Overview: Data security obligations and data security breaches
Types of data
Identifying and classifying types of data or information can be useful in the context of data security to help determine what:
- legal obligations and rights may apply to the data or information;
- benefits and risks may arise from its possession or use; and
- the data or information can be used for, by whom, and in what circumstances.
Where applicable, it may be useful to classify or categorise data or information as:
- personal information;
- confidential information and trade secrets;
- financial data or information;
- intellectual property; or
- government official information.
Personal information is defined in the Privacy Act 1988 (Cth) (Privacy Act).

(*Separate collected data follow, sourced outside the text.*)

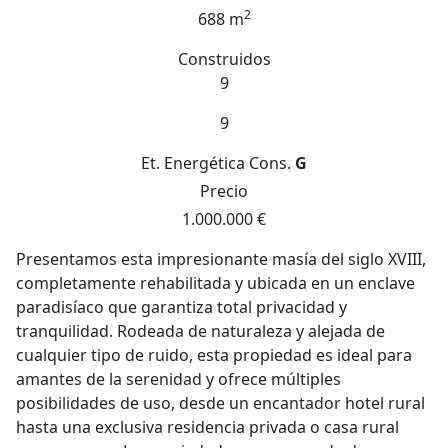
2
688 m
Construidos
9
9
Et. Energética
Cons.
G
Precio
1.000.000 €
Presentamos esta impresionante masía del siglo XVIII,
completamente rehabilitada y ubicada en un enclave
paradisíaco que garantiza total privacidad y
tranquilidad. Rodeada de naturaleza y alejada de
cualquier tipo de ruido, esta propiedad es ideal para
amantes de la serenidad y ofrece múltiples
posibilidades de uso, desde un encantador hotel rural
hasta una exclusiva residencia privada o casa rural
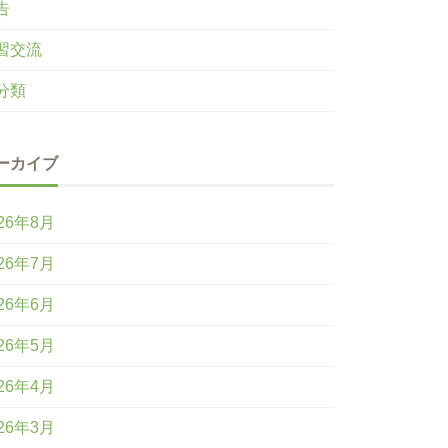
告
習交流
分類
ーカイブ
26年8月
26年7月
26年6月
26年5月
26年4月
26年3月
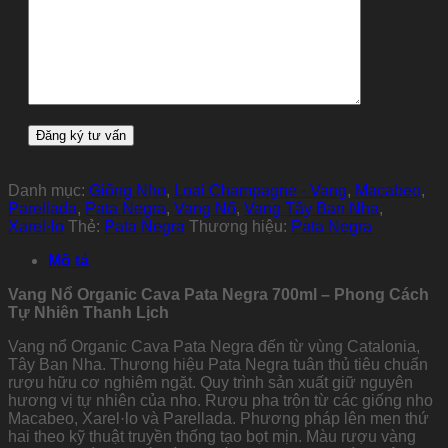
Danh mục:
Giống Nho
,
Loại Champagne - Vang
,
Macabeo
,
Parellada
,
Pata Negra
,
Vang Nổ
,
Vang Tây Ban Nha
,
Xarel·lo
Thẻ:
Pata Negra
Thương hiệu:
Pata Negra
Mô tả
Vang Nổ Organic Cava Pata Negra 700ml – Phong Cách
Tự Nhiên Thanh Lịch
Vang nổ Organic Cava Pata Negra đến từ vùng Catalonia,
Tây Ban Nha. Thương hiệu Pata Negra tuân thủ tiêu chuẩn
rượu hữu cơ nghiêm ngặt. Quy trình sản xuất giữ nguyên
hương vị tự nhiên của nho. Rượu pha trộn từ các giống nho
Macabeo, Xarel·lo và Parellada. Phương pháp lên men thứ
hai theo kỹ thuật truyền thống tạo bọt mịn. Màu rượu vàng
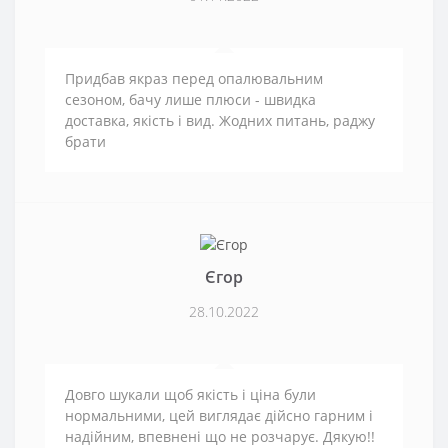
Придбав якраз перед опалювальним
сезоном, бачу лише плюси - швидка
доставка, якість і вид. Жодних питань, раджу
брати
Єгор
28.10.2022
Довго шукали щоб якість і ціна були
нормальними, цей виглядає дійсно гарним і
надійним, впевнені що не розчарує. Дякую!!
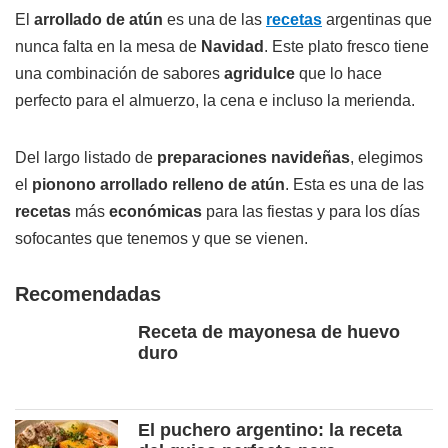
El
arrollado de atún
es una de las
recetas
argentinas que
nunca falta en la mesa de
Navidad
. Este plato fresco tiene
una combinación de sabores
agridulce
que lo hace
perfecto para el almuerzo, la cena e incluso la merienda.
Del largo listado de
preparaciones navideñas
, elegimos
el
pionono arrollado relleno de atún
. Esta es una de las
recetas
más
económicas
para las fiestas y para los días
sofocantes que tenemos y que se vienen.
Recomendadas
Receta de mayonesa de huevo
duro
El puchero argentino: la receta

An organisation may have confidentiality obligations to other parties in relation to data or information. It may have trade secrets such as valuable methods or know-how which are a source of competitive advantage.
There is no single, authoritative definition of financial data or information. Financial data or information may be publicly available, or it may be the confidential information of one or more organisations or individuals.
Likewise, there is no single, authoritative definition of intellectual property.
Government official information is information or data created by or relating to government agencies. It may be required to be treated in a particular manner, based on its security classification.
There are four main sources of legal obligations relating to data security:
- common law;
- formal contracts and other forms of legally binding agreements; and
- government requirements in relation to government official information.
Classifying or categorising data or information as being of a particular nature or type can help to determine the sources of legal obligations that may apply to particular data or information.
Types of breaches
A data security breach may occur as a result of a broad range of causes and in a wide variety of circumstances. A data security breach may be caused by:
- willful or malicious acts by an organisation or individual conventionally referred to as “a bad actor” or “perpetrator” (eg the deployment of malicious code into another organisation’s or individual’s IT systems or IT devices, theft or willful damage to or destruction of data or IT systems or IT devices on which data is stored); or
- reckless, negligent or careless acts or omissions by an organisation or person.
A data security breach may be caused by a range of acts or omissions by either employees or contractors within an organisation, or acts by organisations or individuals external to an organisation.
Data security obligations
A data security breach may result in a breach of various legal obligations, including:
- contractual obligations;
- a common law duty of care;
- under the Privacy Act;
- with respect to confidentiality and trade secrets; and
- government requirements with respect to privacy, confidentiality, data security of government official information,
depending upon the relevant circumstances.
There are also legal requirements in relation to data retention and destruction.
See Data security obligations.
Consequences to an organisation of the data security breaches
A data security breach could have serious, adverse consequences for an organisation and its stakeholders.
If an organisation is affected by a data security breach, it should consider its potential legal remedies. This usually involves gathering the relevant facts and supporting evidence, identifying the relevant sources of legal obligations, and determining which legal remedies to pursue in relation to the data security breach.
Initiating the exercise of legal remedies usually involves preparing and issuing a letter of demand to the organisation or person believed to have caused the data security breach.